You can’t really fault us, either. Few people feel giddy at the prospect of throwing something away. Some part of us knows that yeah, that empty plastic bottle will be here long after I’m gone, compacted beneath truckloads of used diapers and orange rinds and stained furniture with rusted springs protruding from the armrest. But once we’ve tossed the bottle into the bin, once the bin goes to the curb, once the diesel-belching monster has carted it off to parts unknown, do we ever think of it again? Are we sitting in the office one Thursday morning with an idle moment or two when it comes back to us: “Hey, whatever happened to that water bottle? I wonder how it’s doing.” Hardly. And that’s normal. Nothing cruel about it.
By the strictest definition of the concept, the human heart is biodegradable. All living flesh breaks down in time, once the spark of life is gone. But when a heart is thrown away, it doesn’t go to that far-off place lined with trees where the gulls converge in swarms. It lingers in its container, emptied of purpose like the bottle drained of its single serving of water. It beats on despite its wounds. And you can’t really bring yourself to hate the person who tossed it. They didn’t need it anymore. That’s all. It wasn’t an act of wanton cruelty, or a conspiracy of nastiness directed specifically at you, no more than is directed at a banana peel once the good part’s been eaten. There was a relationship, and for a while, it was wonderful. And then wonder became familiar, and familiar devolved into predictable, and predictable broke down further into boredom. The spark dimmed to an ember and snuffed out.

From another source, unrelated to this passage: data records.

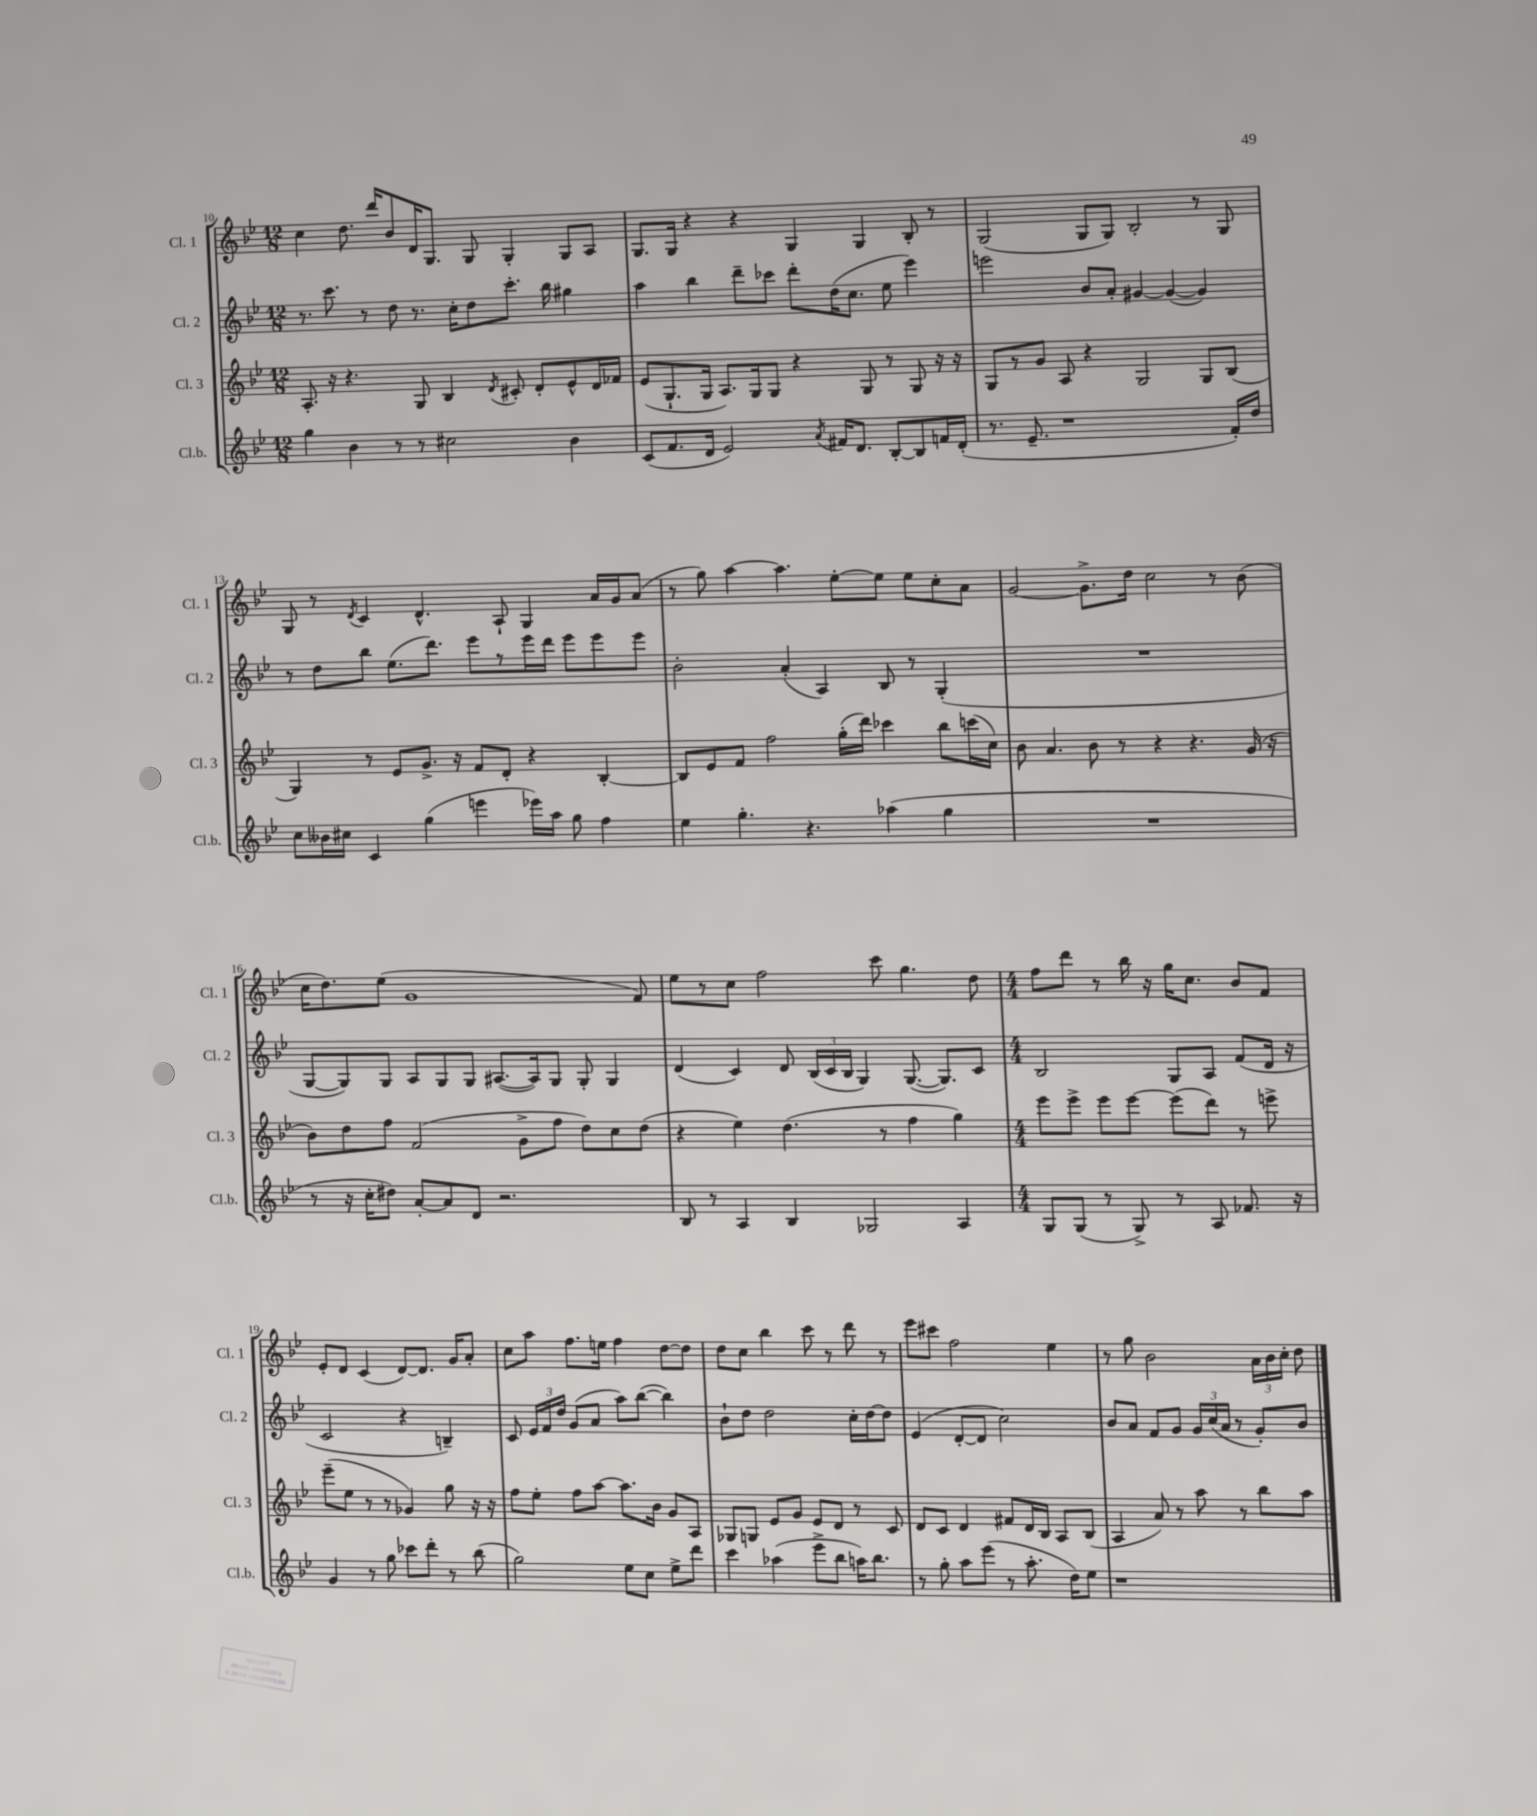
<<
\new StaffGroup <<
\new Staff = "s0" \with { instrumentName = "Cl. 1" shortInstrumentName = "Cl. 1" } {
    \clef treble \key bes \major \numericTimeSignature \time 12/8
    \autoBeamOff c''4 d''8. d'''16[ bes'8 d'16 g8.] g8 g4-. g8[ a8] |
    g8.[ g16] r4 r4 g4 g4 bes8-. r8 |
    g2( g8[ g8]) bes2-. r8 g8 |
    g8 r8 \acciaccatura { d'8 } c'4 d'4.-^ a8-! g4 a'16[ g'16 a'8]( |
    r8 g''8) a''4~ a''4. ees''8[~-. ees''8] ees''8[ c''8-. a'8] |
    g'2~ g'8.[-> d''16] c''2 r8 bes'8( |
    c''16[ d''8.) ees''8]( g'1 f'8) |
    ees''8[ r8 c''8] f''2 c'''8 g''4. d''8 |
    \numericTimeSignature \time 4/4 f''8[ d'''8] r8 bes''16 r16 g''16[ c''8.] bes'8[ f'8] |
    ees'8[-. d'8] c'4( d'8[~) d'8.] g'16[ a'8]-. |
    c''8[ a''8] f''8.[ e''16] f''4 d''8[~ d''8] |
    d''8[ c''8] bes''4 c'''8 r8 d'''8 r8 |
    ees'''8[ cis'''8] f''2 ees''4 |
    r8 g''8 bes'2 \tuplet 3/2 { a'16[ bes'16 c''16]-. } d''8 \bar "|." |
}
\new Staff = "s1" \with { instrumentName = "Cl. 2" shortInstrumentName = "Cl. 2" } {
    \clef treble \key bes \major \numericTimeSignature \time 12/8
    \autoBeamOff r8. c'''8. r8 d''8 r8. c''16[-. d''8 c'''8.]-. bes''16 gis''4 |
    a''4 bes''4 d'''8[-- ces'''8] d'''8[-. d''16( c''8.] ees''8 ees'''4) |
    e'''2 bes'8[ a'8]-. gis'4~ gis'4~( gis'4) |
    r8 d''8[ bes''8] ees''8.[( d'''8.]) ees'''8[ r8 ees'''16 d'''16] ees'''8[ ees'''8 ees'''8] |
    bes'2-. a'4-.( a4) bes8 r8 g4-.( |
    R1. |
    g8[~ g8) g8] a8[ g8 g8] ais8.[~( ais16) g8] g8-. g4 |
    d'4( c'4) d'8 \tuplet 3/2 { bes16[( c'16 bes16] } g4) g8.~( g8.[) c'8] |
    \numericTimeSignature \time 4/4 bes2 g8[ a8] f'8[( d'16] r16 |
    c'2 r4 b4--) |
    c'8 \tuplet 3/2 { ees'16[ f'16 d''16] } g'8[( a'8] a''8[) bes''8]~( bes''4) |
    bes'8[-! d''8] d''2 c''16[-. d''16~ d''8] |
    ees'4( d'8[~-. d'8] c''2) |
    bes'8[ a'8] f'8[ g'8] \tuplet 3/2 { g'16[ c''16( a'16] } r8 g'8[-.) bes'8] \bar "|." |
}
\new Staff = "s2" \with { instrumentName = "Cl. 3" shortInstrumentName = "Cl. 3" } {
    \clef treble \key bes \major \numericTimeSignature \time 12/8
    \autoBeamOff a8.-. r16 r4. g8 bes4 \acciaccatura { d'8 } cis'8-. d'8[-. ees'8-^ d'16 fes'16] |
    ees'8[( g8.-! g16] a8.[) g16 g8] r4 g8 r8 g8 r16 r16 |
    g8[ r8 g'8] a8 r4 g2 g8[ bes8]( |
    g4) r8 ees'8[ g'8.]-> r16 f'8[ d'8]-. r4 bes4~-. |
    bes8[ ees'8 f'8] f''2 g''16[-.( d'''16]) ces'''4 bes''8[ c'''16( c''16]) |
    bes'8 a'4. bes'8 r8 r4 r4. g'16( r16 |
    bes'8[) d''8 f''8] f'2( g'8[-> f''8] d''8[) c''8 d''8]( |
    r4 ees''4) d''4.( r8 f''4 g''4) |
    \numericTimeSignature \time 4/4 ees'''8[ ees'''8]-> ees'''8[ ees'''8]~ ees'''8[( d'''8]) r8 e'''8-> |
    ees'''8[--( ees''8] r8 r8 ges'4) g''8 r16 r16 |
    f''8[ ees''8]-. f''8[ a''8]~ a''8.[ bes'16] g'8[ a8] |
    ges8[ g8] ees'8[ g'8] ees'8[ d'8] r8 c'8 |
    d'8[ c'8] d'4 fis'8[ d'16 bes16] a8[ bes8]( |
    a4 a'8) r8 a''8 r8 bes''8[ a''8] \bar "|." |
}
\new Staff = "s3" \with { instrumentName = "Cl.b." shortInstrumentName = "Cl.b." } {
    \clef treble \key bes \major \numericTimeSignature \time 12/8
    \autoBeamOff g''4 bes'4 r8 r8 cis''2 bes'4 |
    c'8[( f'8. d'16] ees'2) \acciaccatura { a'8 } fis'16[ d'8.] bes8[~-. bes8 f'16 d'16]-.( |
    r8. ees'8.-- r1 f'16[-.) d''16] |
    c''8[ beses'16 cis''16] c'4 g''4( e'''4 ees'''16[) a''16] g''8 f''4 |
    ees''4 g''4.-. r4. aes''4( g''4 |
    R1. |
    r8 r16 c''16[-. dis''8]) a'8[~-. a'8 d'8] r2. |
    bes8 r8 a4 bes4 ges2 a4 |
    \numericTimeSignature \time 4/4 g8[ g8]( r8 g8->) r8 a8 fes'8. r16 |
    g'4 r8 g''8 ces'''8[ d'''8]-. r8 bes''8( |
    g''2) ees''8[ c''8] ees''8[-> d'''8] |
    c'''4 aes''4( ees'''8[-> bes''8] a''16[) bes''8.] |
    r8 g''8-. a''8[ ees'''8]( r8 a''8.-. d''16[) ees''8] |
    r1 \bar "|." |
}
>>
>>
\layout { \context { \Score currentBarNumber = #10 } }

Little to do then but shovel the cold ash into the bag.
The waste management guys talk about finding newspapers from forty years ago whose headlines are still clear and vibrant. “Hey, apparently Nixon resigned, did you hear that?” You won’t find hearts in landfills; they remain sealed in the manufacturer’s original packaging. Though it might be sometimes treated as trash, the heart has a singular advantage: it can heal. Biodegradation, in this case, is a choice. You don’t have to break down if you don’t want to. You can love again.